State v. Boutin

Annotate this Case

346 A.2d 531 (1975)

STATE of Vermont v. Raymond L. BOUTIN.

No. 246-74.

Supreme Court of Vermont.

October 7, 1975.

Dale O. Gray, Essex County Deputy State's Atty., St. Johnsbury, for plaintiff.

Robert Edward West, Defender Gen., and Charles S. Martin, Appellate Defender, Montpelier, for defendant.


BILLINGS, Justice.

After trial by jury, Raymond Boutin was tried and convicted in the District Court of Vermont, Unit No. 4, Essex Circuit, under an unartfully drawn officer's complaint, charging simple assault in violation of 13 V.S.A. § 1023(a)(1) in that he did then and there attempt to cause bodily injury to another. The defendant seasonably moved for directed verdicts at the close of the State's case and again at the close of all of the evidence, both of which were denied. He now appeals on the ground that even taking the evidence in the light most favorable to the State, the jury could not have found the defendant guilty beyond a reasonable doubt of attempting to cause bodily injury to another.

The facts disclose that on the evening of August 29, 1973, the defendant and Gary *532 Moore were involved in a scuffle in front of Al's Pizza in Island Pond, Vermont. Following the scuffle, the defendant picked up a bottle from a trash can nearby, while Moore grabbed a rock from the street. Two town constables heard the disturbance and, on investigating, found the defendant and Moore ten feet apart, with the defendant walking towards Moore with the bottle raised over his head and Moore backing away across the street. The constables requested the defendant to put down the bottle, and then the defendant turned on the officers. At no time did the defendant attempt to strike Moore or to throw the bottle or lunge towards Moore, nor did he ever get in closer proximity than ten feet.

The simple assault statute, 13 V.S.A. § 1023, was amended by the Legislature in 1971 and the part pertinent here reads as follows:

§ 1023. Simple Assault, (a) A person is guilty of simple assault if he: (1) attempts to cause or purposely, knowingly or recklessly causes bodily injury to another; . . .

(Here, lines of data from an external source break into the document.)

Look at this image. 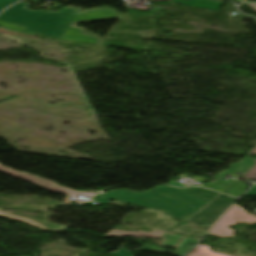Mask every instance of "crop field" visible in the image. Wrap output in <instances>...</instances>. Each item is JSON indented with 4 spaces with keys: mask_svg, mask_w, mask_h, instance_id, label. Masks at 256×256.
<instances>
[{
    "mask_svg": "<svg viewBox=\"0 0 256 256\" xmlns=\"http://www.w3.org/2000/svg\"><path fill=\"white\" fill-rule=\"evenodd\" d=\"M138 250H147V251H153V252H160L163 253V248L161 247H156V246H148V245H143L140 249ZM137 251V250H136ZM135 252V251H134Z\"/></svg>",
    "mask_w": 256,
    "mask_h": 256,
    "instance_id": "crop-field-14",
    "label": "crop field"
},
{
    "mask_svg": "<svg viewBox=\"0 0 256 256\" xmlns=\"http://www.w3.org/2000/svg\"><path fill=\"white\" fill-rule=\"evenodd\" d=\"M113 16H116V15L111 10H98V11L78 13V14L74 15V17L70 23V26H71L72 22L102 18V17H113Z\"/></svg>",
    "mask_w": 256,
    "mask_h": 256,
    "instance_id": "crop-field-8",
    "label": "crop field"
},
{
    "mask_svg": "<svg viewBox=\"0 0 256 256\" xmlns=\"http://www.w3.org/2000/svg\"><path fill=\"white\" fill-rule=\"evenodd\" d=\"M221 197H225V199H221ZM234 200H235L234 198H230V197L221 195V196H220L218 199H216L213 203H214V204H220V205L229 206Z\"/></svg>",
    "mask_w": 256,
    "mask_h": 256,
    "instance_id": "crop-field-13",
    "label": "crop field"
},
{
    "mask_svg": "<svg viewBox=\"0 0 256 256\" xmlns=\"http://www.w3.org/2000/svg\"><path fill=\"white\" fill-rule=\"evenodd\" d=\"M239 222L252 224L256 222V216L249 215L242 207L234 204L209 230L211 235L220 237H233L234 230L229 229L230 225Z\"/></svg>",
    "mask_w": 256,
    "mask_h": 256,
    "instance_id": "crop-field-2",
    "label": "crop field"
},
{
    "mask_svg": "<svg viewBox=\"0 0 256 256\" xmlns=\"http://www.w3.org/2000/svg\"><path fill=\"white\" fill-rule=\"evenodd\" d=\"M63 39L77 41V42L90 43V44H95L98 41L95 38L88 37V36L81 34L79 29L72 28V27H68Z\"/></svg>",
    "mask_w": 256,
    "mask_h": 256,
    "instance_id": "crop-field-9",
    "label": "crop field"
},
{
    "mask_svg": "<svg viewBox=\"0 0 256 256\" xmlns=\"http://www.w3.org/2000/svg\"><path fill=\"white\" fill-rule=\"evenodd\" d=\"M256 195V186L251 188L244 196H255Z\"/></svg>",
    "mask_w": 256,
    "mask_h": 256,
    "instance_id": "crop-field-19",
    "label": "crop field"
},
{
    "mask_svg": "<svg viewBox=\"0 0 256 256\" xmlns=\"http://www.w3.org/2000/svg\"><path fill=\"white\" fill-rule=\"evenodd\" d=\"M125 245H122L121 249L117 252H111V254L117 255V256H131V252L130 251H126L125 249Z\"/></svg>",
    "mask_w": 256,
    "mask_h": 256,
    "instance_id": "crop-field-16",
    "label": "crop field"
},
{
    "mask_svg": "<svg viewBox=\"0 0 256 256\" xmlns=\"http://www.w3.org/2000/svg\"><path fill=\"white\" fill-rule=\"evenodd\" d=\"M243 183L244 182L237 181L231 187H229L226 191H224V193L238 197L240 194L244 192L245 189H247V185Z\"/></svg>",
    "mask_w": 256,
    "mask_h": 256,
    "instance_id": "crop-field-11",
    "label": "crop field"
},
{
    "mask_svg": "<svg viewBox=\"0 0 256 256\" xmlns=\"http://www.w3.org/2000/svg\"><path fill=\"white\" fill-rule=\"evenodd\" d=\"M0 26L18 30V31H21L23 29V27H20V26L9 25V24H5V23H1V22H0Z\"/></svg>",
    "mask_w": 256,
    "mask_h": 256,
    "instance_id": "crop-field-18",
    "label": "crop field"
},
{
    "mask_svg": "<svg viewBox=\"0 0 256 256\" xmlns=\"http://www.w3.org/2000/svg\"><path fill=\"white\" fill-rule=\"evenodd\" d=\"M0 171H3L5 173L11 174L13 176L19 177L21 179L27 180L29 182L35 183V184H37L39 186H42L46 189L57 191V192L68 194V195H72V196H76V195L92 196L94 194V193L73 191V190H70L68 188L59 186L55 183H52L50 181H47L43 178H40V177H37V176H34V175H30V174H27V173L14 172V171L10 170L9 168H7V167H5L1 164H0Z\"/></svg>",
    "mask_w": 256,
    "mask_h": 256,
    "instance_id": "crop-field-3",
    "label": "crop field"
},
{
    "mask_svg": "<svg viewBox=\"0 0 256 256\" xmlns=\"http://www.w3.org/2000/svg\"><path fill=\"white\" fill-rule=\"evenodd\" d=\"M256 160V159H255ZM245 178L256 180V166L253 167L249 172L243 175Z\"/></svg>",
    "mask_w": 256,
    "mask_h": 256,
    "instance_id": "crop-field-15",
    "label": "crop field"
},
{
    "mask_svg": "<svg viewBox=\"0 0 256 256\" xmlns=\"http://www.w3.org/2000/svg\"><path fill=\"white\" fill-rule=\"evenodd\" d=\"M0 216L10 218L13 220H17V221L26 223L28 225H31V226H34V227H37V228H40V229H43L46 231H62V229L67 228V226H63V225H58V224L49 223V222H45V221H41V220H37V219H33V218L22 217V216L10 214L3 209H0Z\"/></svg>",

To constitute an attempt to commit a crime, the act must be of such a character as to advance the conduct of the actor beyond the sphere of mere intent. It must reach far enough towards the accomplishment of the desired result to amount to the commencement of the consummation. State v. Hurley, 79 Vt. 28, 31, 64 A. 78 (1906). Here the holding of a bottle in one hand ten feet from the intended victim does not make it likely to end in the consummation of the crime intended. State v. Woodmansee, 124 Vt. 387, 391, 205 A.2d 407 (1964). Although equivocal testimony is for the jury's evaluations, there first must be some testimony in a case evidencing criminal conduct as charged and sufficient to justify a finding of guilty beyond a reasonable doubt. Since the evidence failed to establish all of the elements essential to constitute the alleged offense, the trial court should have granted the motion for directed verdict. State v. Morse, 130 Vt. 92, 94, 286 A.2d 286 (1971).